Marie, mère de la jeunesse

Dès son retour d’exil, à l’automne 1800, le P. Chaminade entreprend à Bordeaux la mission qu’il a entrevue au pied de N.D. del Pilar, à Saragosse : rebâtir l’Eglise de France, ruinée par des révolutionnaires pleins de ressentiments et de rage contre elle ; ré-évangéliser ses concitoyens, en privilégiant les jeunes. Beaucoup de chrétiens de la ville se souviennent de ce jeune prêtre si courageux sous la Révolution et le rejoignent aussitôt. Plus que jamais, Chaminade vit lui-même un lien profond entre son zèle missionnaire et son amour de la Vierge Marie. Il se voudra jusqu’à sa mort, missionnaire de Marie, offrant à Marie sa personne pour qu’Elle continue à travers lui sa mission maternelle dans l’Eglise. Aux chrétiens qui viennent à lui, il propose Marie pour modèle de vie chrétienne et les pousse à se donner à Elle, pour être, à leur tour, missionnaires de Marie et donner le Christ au monde.

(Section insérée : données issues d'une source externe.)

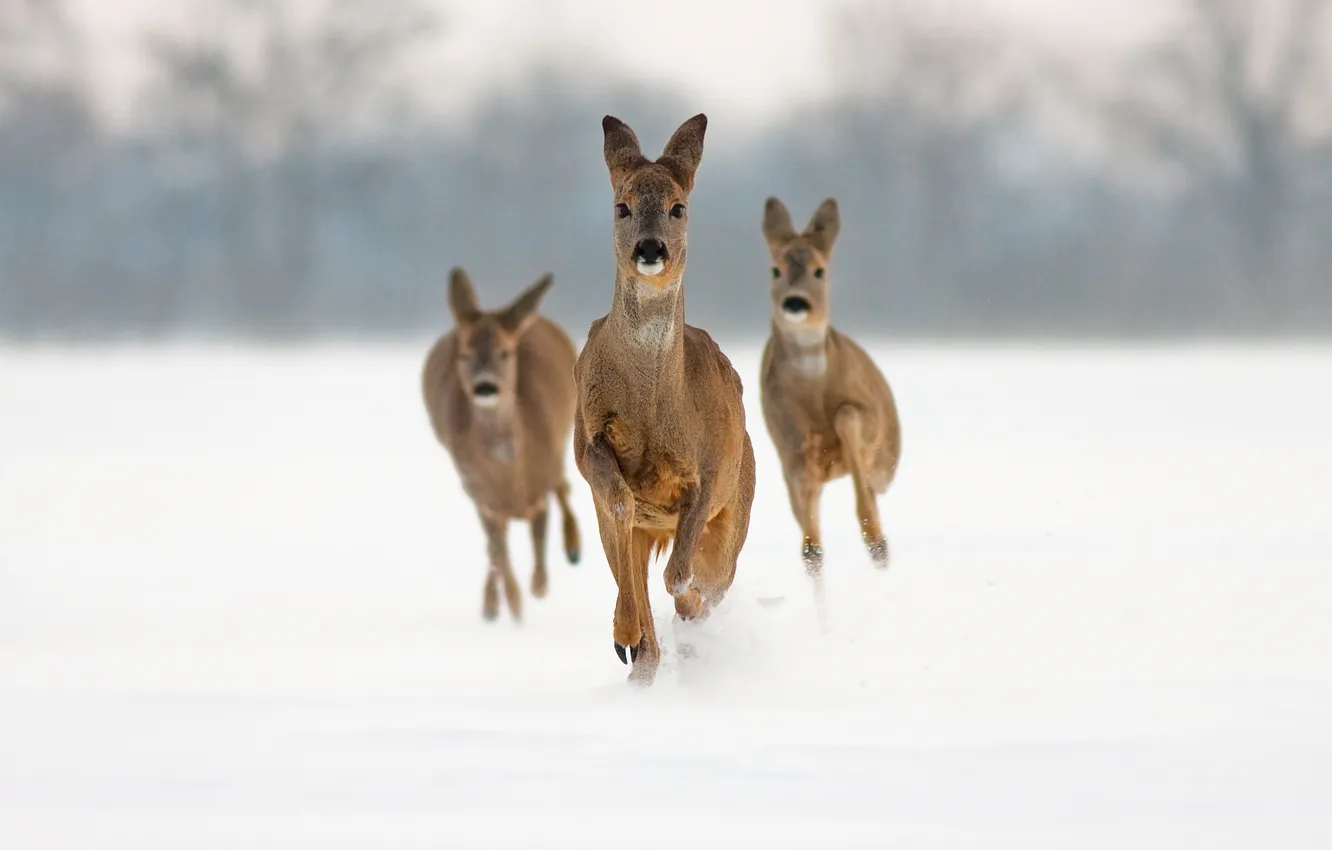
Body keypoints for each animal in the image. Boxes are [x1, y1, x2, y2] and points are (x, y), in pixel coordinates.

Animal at [422, 267, 581, 622]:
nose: (484, 387)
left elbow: (539, 540)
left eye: (505, 353)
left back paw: (573, 547)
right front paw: (514, 608)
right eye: (464, 355)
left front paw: (538, 587)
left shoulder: (539, 483)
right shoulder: (481, 496)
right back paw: (492, 605)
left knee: (564, 486)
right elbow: (500, 555)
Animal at [573, 113, 757, 685]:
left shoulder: (711, 469)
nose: (650, 249)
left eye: (679, 207)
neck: (654, 407)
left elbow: (681, 575)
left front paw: (686, 613)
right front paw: (627, 637)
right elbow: (619, 500)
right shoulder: (586, 440)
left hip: (738, 508)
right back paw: (635, 650)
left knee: (707, 578)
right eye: (622, 206)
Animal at [758, 197, 901, 589]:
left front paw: (875, 538)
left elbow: (847, 415)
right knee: (813, 547)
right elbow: (811, 549)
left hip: (887, 461)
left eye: (819, 270)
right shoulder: (789, 449)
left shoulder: (867, 416)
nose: (795, 303)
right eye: (775, 270)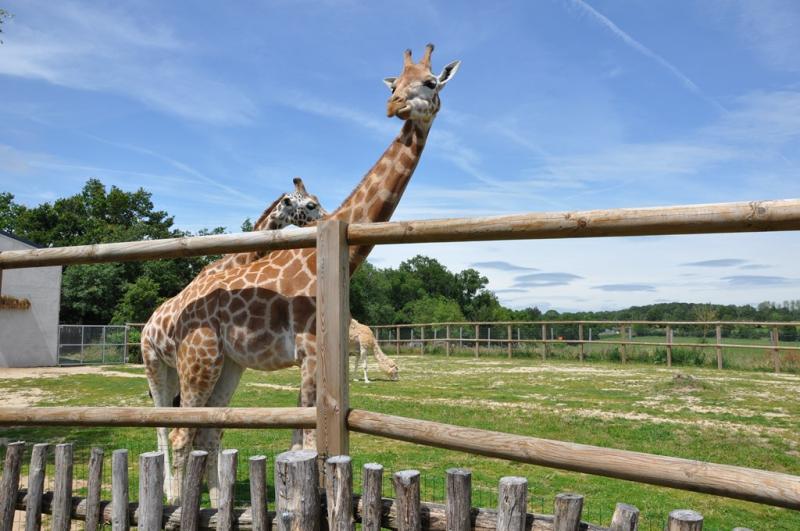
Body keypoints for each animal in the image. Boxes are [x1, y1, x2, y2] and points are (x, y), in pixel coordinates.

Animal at [147, 44, 460, 502]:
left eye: (430, 82)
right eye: (395, 85)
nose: (396, 106)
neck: (334, 259)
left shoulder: (313, 360)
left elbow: (300, 440)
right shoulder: (311, 354)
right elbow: (311, 442)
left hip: (227, 364)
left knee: (207, 430)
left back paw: (217, 500)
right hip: (191, 360)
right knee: (178, 431)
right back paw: (174, 498)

Comme on sait, Chaminade fonde rapidement avec les jeunes adultes un mouvement qui devient la Congrégation de la Madeleine. D’emblée, il propose aux congréganistes d’exprimer leur engagement par un acte de consécration à Marie, et de lui promettre de « l’honorer et de la faire connaître autant qu’il est en leur pouvoir comme Mère de la jeunesse ». Il élabore pour eux un Manuel du Serviteur de Marie (1804) dans lequel il explique : « le cœur de l’auguste Marie a certainement été très sensible aux noms de Mère des chrétiens et Mère des prédestinés, mais aujourd’hui c’est comme une gloire nouvelle pour elle de recevoir le titre de Mère de la jeunesse. »

Pourquoi ce nouveau titre qu’il invente ? – Parce que, dit-il, dans le monde corrompu par la décennie révolutionnaire, Marie veut donner naissance à une génération chaste, qui forme une « vertueuse famille de Marie ». Par ce nouveau titre donné à Marie, Chaminade veut aussi signifier qu’à ses yeux la jeunesse – en gros, les 16 – 25 ans – représente une catégorie distincte dans la société humaine, ayant ses propres centres d’intérêt culturels et ses propres habitudes ; et les jeunes d’alors sont marqués d’une manière particulière par la Révolution qui les a vus naître et grandir. Déployer auprès de cette jeunesse une pastorale particulière, voilà l’initiative originale de Chaminade. Et de cette culture-jeunes, il fait un point de départ pour la formation et la mission chrétiennes. Ces jeunes congréganistes, il les forme pour l’apostolat auprès de leurs contemporains.

Qui se consacre à Marie, « Mère de la jeunesse », doit s’engager dans une authentique alliance avec Marie, dont, en 1804, il détaille sept obligations : recourir à l’aide de Marie dans toutes les nécessités, temporelles et spirituelles ; prendre part aux dévotions mariales avec respect et vénération ; éviter tout ce qui pourrait desservir les intérêts de Marie ; imiter ses vertus et combattre les vices sous la conduite de Marie ; ne jamais aller au lit en état de péché mortel ; s’adonner à des prières adressées à Marie ; faire preuve de dévotion et de confiance envers St Joseph, son époux. Plus tard il explicite les vertus à cultiver : la modestie et le recueillement, la fuite des mauvaises compagnies, le zèle pour le bien à faire aux autres, l’obéissance et la docilité, travailler dur et étudier sérieusement, lire de bons livres et éviter les mauvais, s’imposer des pénitences volontaires et servir les autres, recourir fréquemment aux sacrements, et faire un choix de vie – pour le mariage, le sacerdoce, la vie religieuse – inspiré de sa consécration à Marie. C’est tout un projet de vie, sage et pratique, pour des jeunes devenant apôtres de Marie. En tissant ce lien entre Marie et la jeunesse moderne, le P. Chaminade entreprend, en 1800, un apostolat particulier auprès des jeunes adultes, que ses successeurs continuent jusqu’à nos jours.